Encouragingly, the report also highlighted a 20% increase (to 51%) in participating young people feeling well informed about the risks of gambling, but perhaps that goes hand in hand with a strong return (near 70%) around questions of advertising recall.
Horseracing does not feature in isolation within the report, but this should not disguise the potential and opportunity for the sport to be a relevant source of information and support, for Generation Alpha in particular.
Racing’s inextricable link with gambling
The sport has worked effectively both within its own corridors of power and as a combined lobby with operators to the Gambling Commission, Government and a range of cross-party representatives. The common enemy has been the creep and legislative threat of affordability checks, while the cause is quantified through an estimate of potential lost revenues to the sport. An acknowledgement of those currently struggling with gambling-related harm and the vulnerability of others has accompanied this campaigning but is that enough from the only sport for which betting is a lifelong financial surrogate?
An understandable nervousness exists around engaging young people on betting topics until the law steps aside and 18-year-olds are free to wager regardless of their level of understanding. There is no apprenticeship to complete or L plates to wear that might offer some guardrails as healthy habits are established.
For over a decade, Ygam (Young Gamers & Gamblers Education Trust) has worked with schools, parents, health professionals and operators with the mission of awareness raising, education and research to safeguard young people against gaming and gambling harms. Ygam’s work has evidenced a clear need for knowledge transfer and open discussions to create resilience around these topics.
There seems wide consensus that for all the unarguable wonders of the digital age, its snapshot threads and reels carry a full fibre challenge for young people unnurtured by the stabilisers and oversights of a bygone analogue life. Ephemeral experiences are the currency of so much interaction, which of itself may not create a poor legacy if a wider context and scaffold exists.
Racing’s vacuum in a noisy world
So, what’s that to racing? Well, perhaps an opportunity to play a meaningful, visible role in supporting its future customers, investors and workforce before they’ve even decided on GCSE options. Gen Alpha (born 2010-24) will decide racing’s direction one day and an early and healthy relationship with the multifaceted concept of gambling can only be mutually beneficial. For racing to lead a long-term intervention and replace its current vacuum should not be misconstrued as promoting gambling or recruiting bettors. A commitment to offer an informed and legitimate voice is a differentiation from other sports and organisations that also offer education and help in a very noisy space.
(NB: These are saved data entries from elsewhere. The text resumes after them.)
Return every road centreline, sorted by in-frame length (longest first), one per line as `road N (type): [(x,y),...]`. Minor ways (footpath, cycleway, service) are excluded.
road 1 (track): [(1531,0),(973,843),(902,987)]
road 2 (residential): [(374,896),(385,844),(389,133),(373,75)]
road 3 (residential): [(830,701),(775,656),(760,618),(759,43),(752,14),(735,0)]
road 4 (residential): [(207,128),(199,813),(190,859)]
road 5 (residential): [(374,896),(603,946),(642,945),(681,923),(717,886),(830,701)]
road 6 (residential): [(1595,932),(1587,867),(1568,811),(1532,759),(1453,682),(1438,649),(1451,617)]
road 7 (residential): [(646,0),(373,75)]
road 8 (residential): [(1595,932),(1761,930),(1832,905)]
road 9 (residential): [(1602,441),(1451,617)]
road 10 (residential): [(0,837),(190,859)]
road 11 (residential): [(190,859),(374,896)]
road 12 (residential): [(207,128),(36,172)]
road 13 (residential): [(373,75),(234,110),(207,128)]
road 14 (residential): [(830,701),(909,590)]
Safer Gambling Week provides a good step off point for racing to claim a stake in this area of work – with communication that reaches beyond the small minority of young people that enter the workforce and become beholden to licensing requirements and restrictions that govern such activity. How much better prepared might these future colleagues and their dispersed peers be if racing had facilitated just one valuable conversation or insight that stuck, and made a difference.